Epoch 01 | train_loss=0.6876 | test_acc=66.7%
Epoch 05 | train_loss=0.5875 | test_acc=66.7%

Final Test Accuracy: 66.7%
Confusion Matrix (rows=true, cols=pred) [NEG, POS]:
 [[0 1]
 [0 2]]


Notes / Key Takeaways

Use pad_sequence + pack_padded_sequence to skip padding.

Always sort or set enforce_sorted=False.

BiLSTMs double hidden size (concat fwd+bwd).

Masks prevent padded tokens from affecting training.

Dropout + weight decay help regularize.

Packed sequences = efficiency + correctness.

Reflection

Why does bidirectionality improve NLP tasks?

What happens if you forget to pack padded sequences?

1. Why does bidirectionality improve NLP tasks?

A normal LSTM reads text left → right, so when it sees a word, it only knows what came before it.

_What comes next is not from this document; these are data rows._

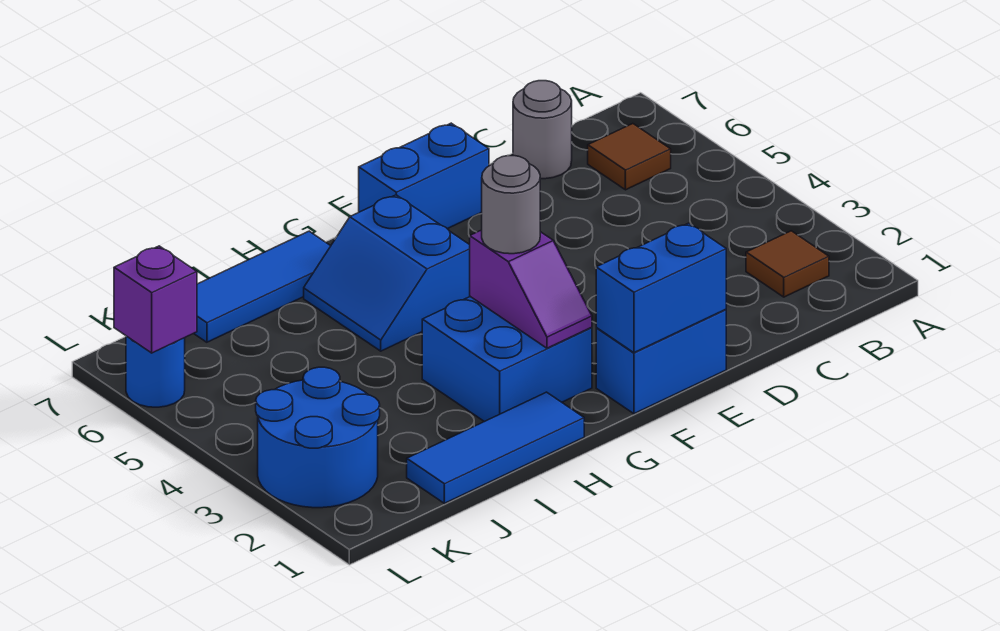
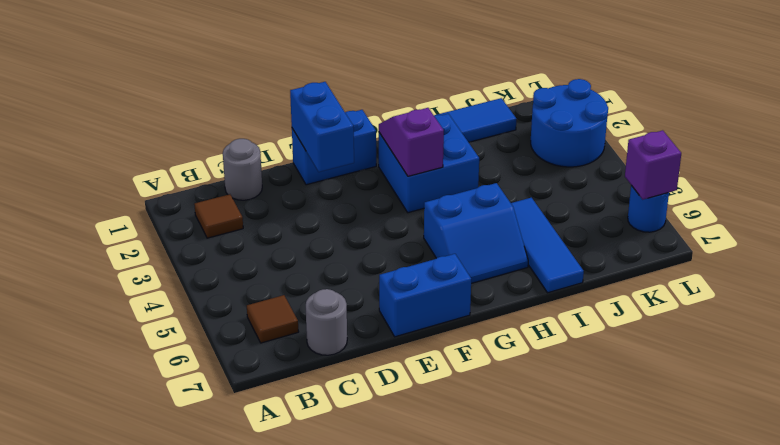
blue brick E1:F1 level 2 -> blue brick E1:E2 level 2
grey round brick G3 level 3 -> grey round brick C1 level 1
blue slope G5:H6 level 1 top G -> blue slope G5:H6 level 1 top 5
blue tile H7:J7 level 1 -> blue tile I5:I7 level 1

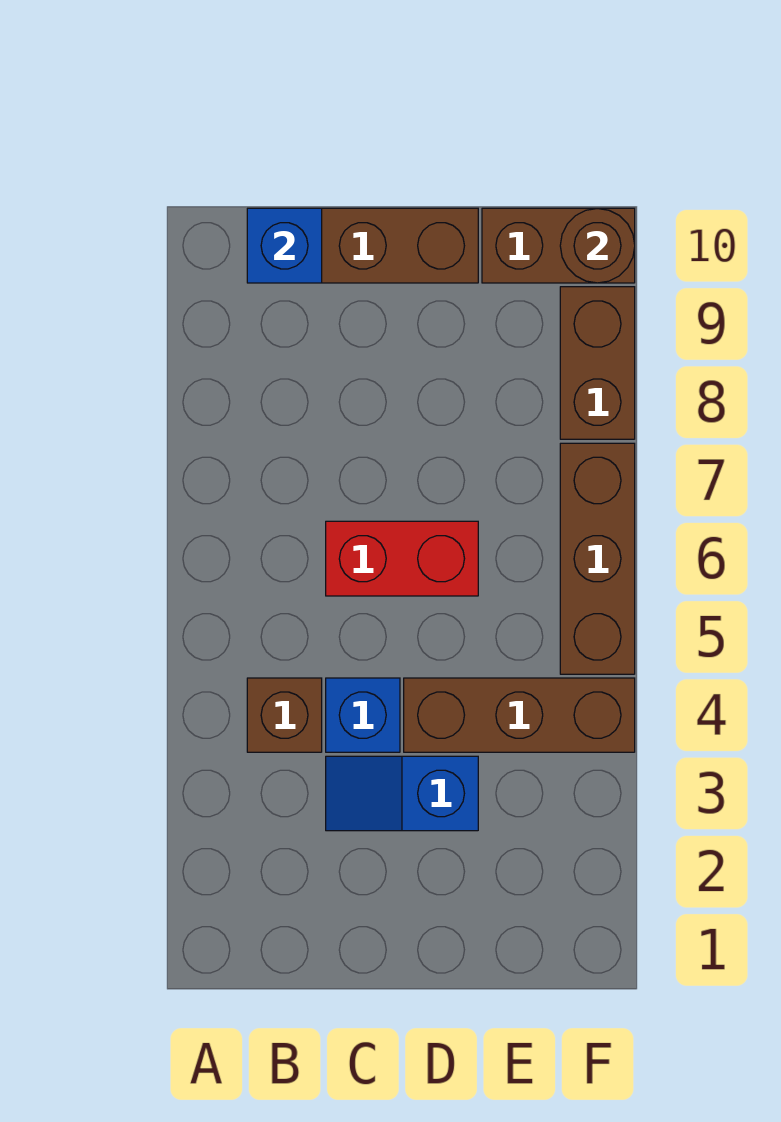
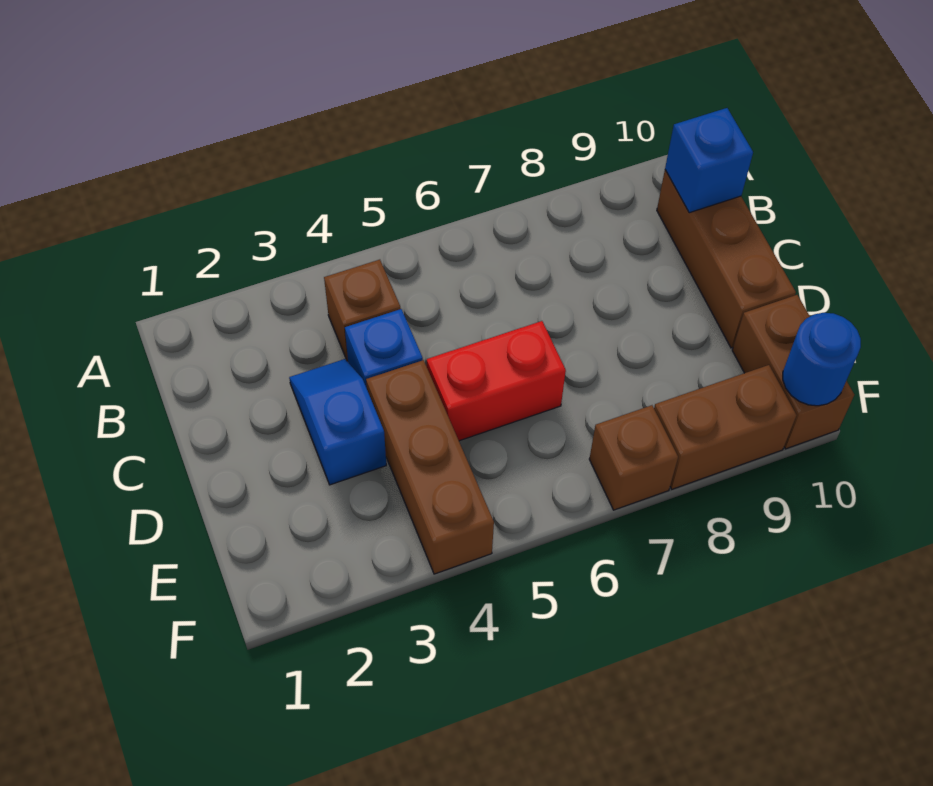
red brick C6:D6 level 1 -> red brick D5:D6 level 1
brown brick F5:F7 level 1 -> brown brick F7 level 1
brown round brick F10 level 2 -> blue round brick F10 level 2

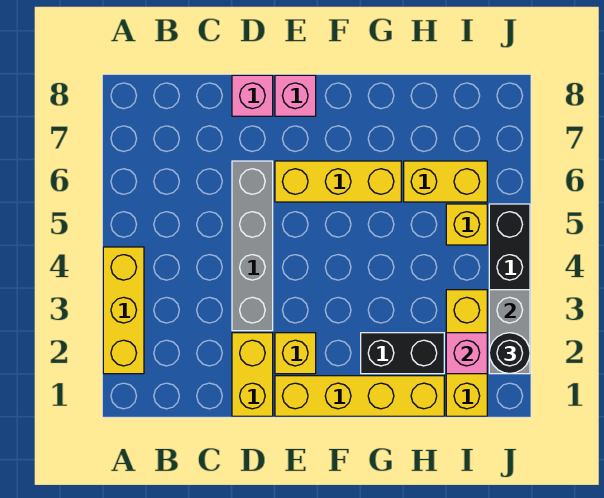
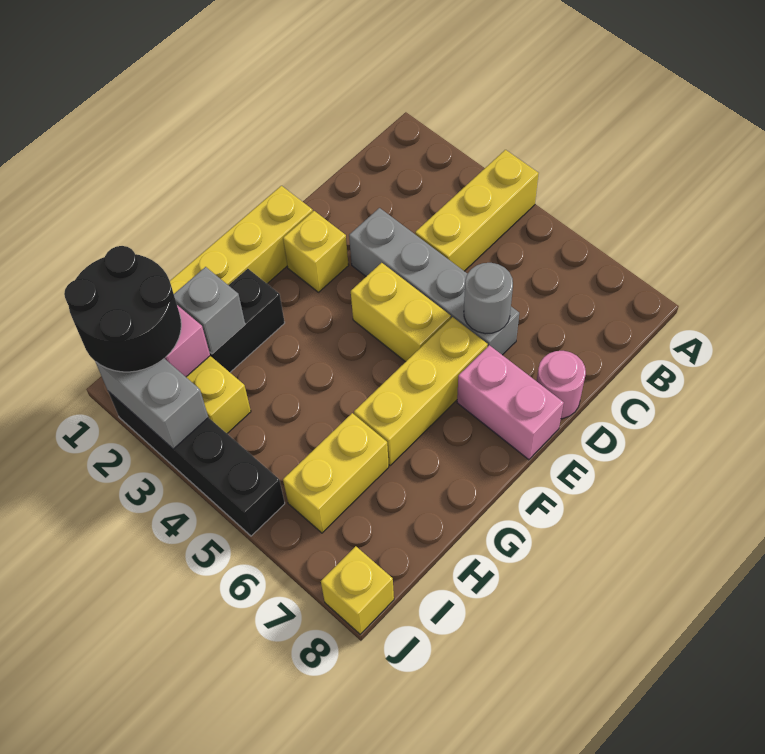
yellow brick A2:A4 level 1 -> yellow brick A4:C4 level 1
yellow brick D1:D2 level 1 -> yellow brick E4:E5 level 1
none -> grey round brick D6 level 2
pink brick D8 level 1 -> pink round brick D8 level 1
pink brick E8 level 1 -> pink brick E7:E8 level 1
none -> grey brick H2 level 2
yellow brick I5 level 1 -> yellow brick J8 level 1
black round brick J2 level 3 -> black round brick I1:J2 level 3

But meaning often depends on what comes after.

Example: “I went to the bank … to deposit money” vs “… to sit on the river bank”.

A BiLSTM runs two LSTMs:

One forward (past → present).

One backward (future → present).

Their hidden states are concatenated, so at each word the model has context from both directions.

This usually boosts accuracy in classification, tagging, and sentiment analysis.

2. What happens if you forget to pack padded sequences?

If you feed padded batches directly into the LSTM:

The model will process <PAD> tokens as if they were real words.

That adds noise: the network wastes capacity trying to learn from meaningless padding.

It can also bias hidden states, since long sequences with lots of padding end up looking “similar.”

With pack_padded_sequence, the LSTM skips over padding, so hidden states reflect only real tokens.

Forgetting to pack often leads to slower training, worse accuracy, and unstable gradients.